From the time we were thrown together as teenagers in a household on the verge of exploding, I’ve been the strong one, lending her my courage when she had none. Now that she’s ready to fly away, I can’t bear the thought of being alone.

She gets up from the sofa and comes to stand before me with a small smile. The I’m-trying-to-be-patient one. “Let’s do something tomorrow, Gun. OK? I promise.”

“Sure. It’s fine,” I lie.

She turns her back and the kitchen disappears.
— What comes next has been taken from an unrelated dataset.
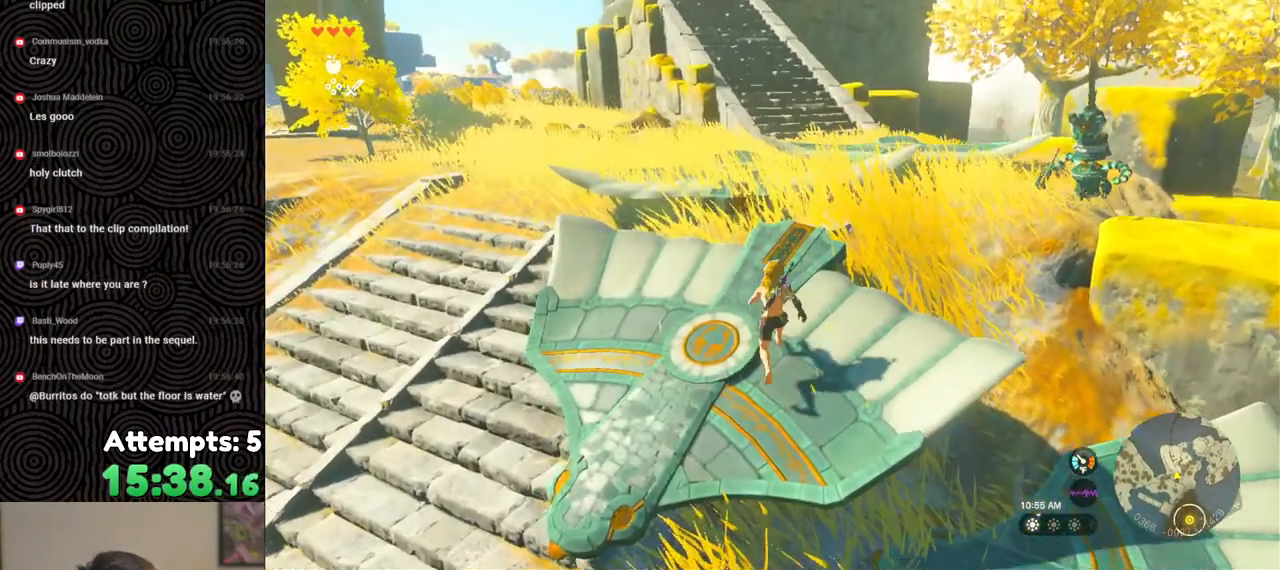
{"buttons": ["X"], "left_stick": "up", "right_stick": "center", "events": [[133, "right_stick", "center"], [500, "X", "down"]]}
I’m sixteen and at the hospital. Mom’s hooked to an IV bag. Her colorless face rivals the white of the hospital sheet. I look away from her face and look anywhere but her eyes. I touch the tips of her fingers with one hand. A large purple bruise surrounds the tape over the needle stuck in the vein.

Fuck, fuck, fuck!

“I feel good today,” Mom says.

I nod instead of calling her a liar. You can’t call out a woman on her deathbed. A woman acting fucking cheerful because she doesn’t want to make other people feel sad.

There’s a lump in my throat so big I fight to swallow. Finally, I’m able to control my voice. I finger my cell phone in my pocket. “Want me to make Dad come? I’ll call him. He can get his ass down here.”

“No, baby.” She hasn’t called me that since I was little. It’s enough to make me bawl like I really am one.

“Aren’t you gonna tell me to quit cussing?” I grip the sides of the hospital bed rail and my knuckles turn white.

“No,” she says. “You’re practically a man. Old enough to take care of yourself and old enough to decide the person you want to be.”

“Not really,” I mumble. “I’m not.”

“You are. You’ll be a fine man. You’re going to be OK.”

I let go of the bed rail and back away. Turn two circles, afraid to look at her. Afraid to see that she’s been disappearing for a while and soon it will be forever.

“I FUCKING won’t! I need you.” My eyes fill with tears. I turn and leave the room.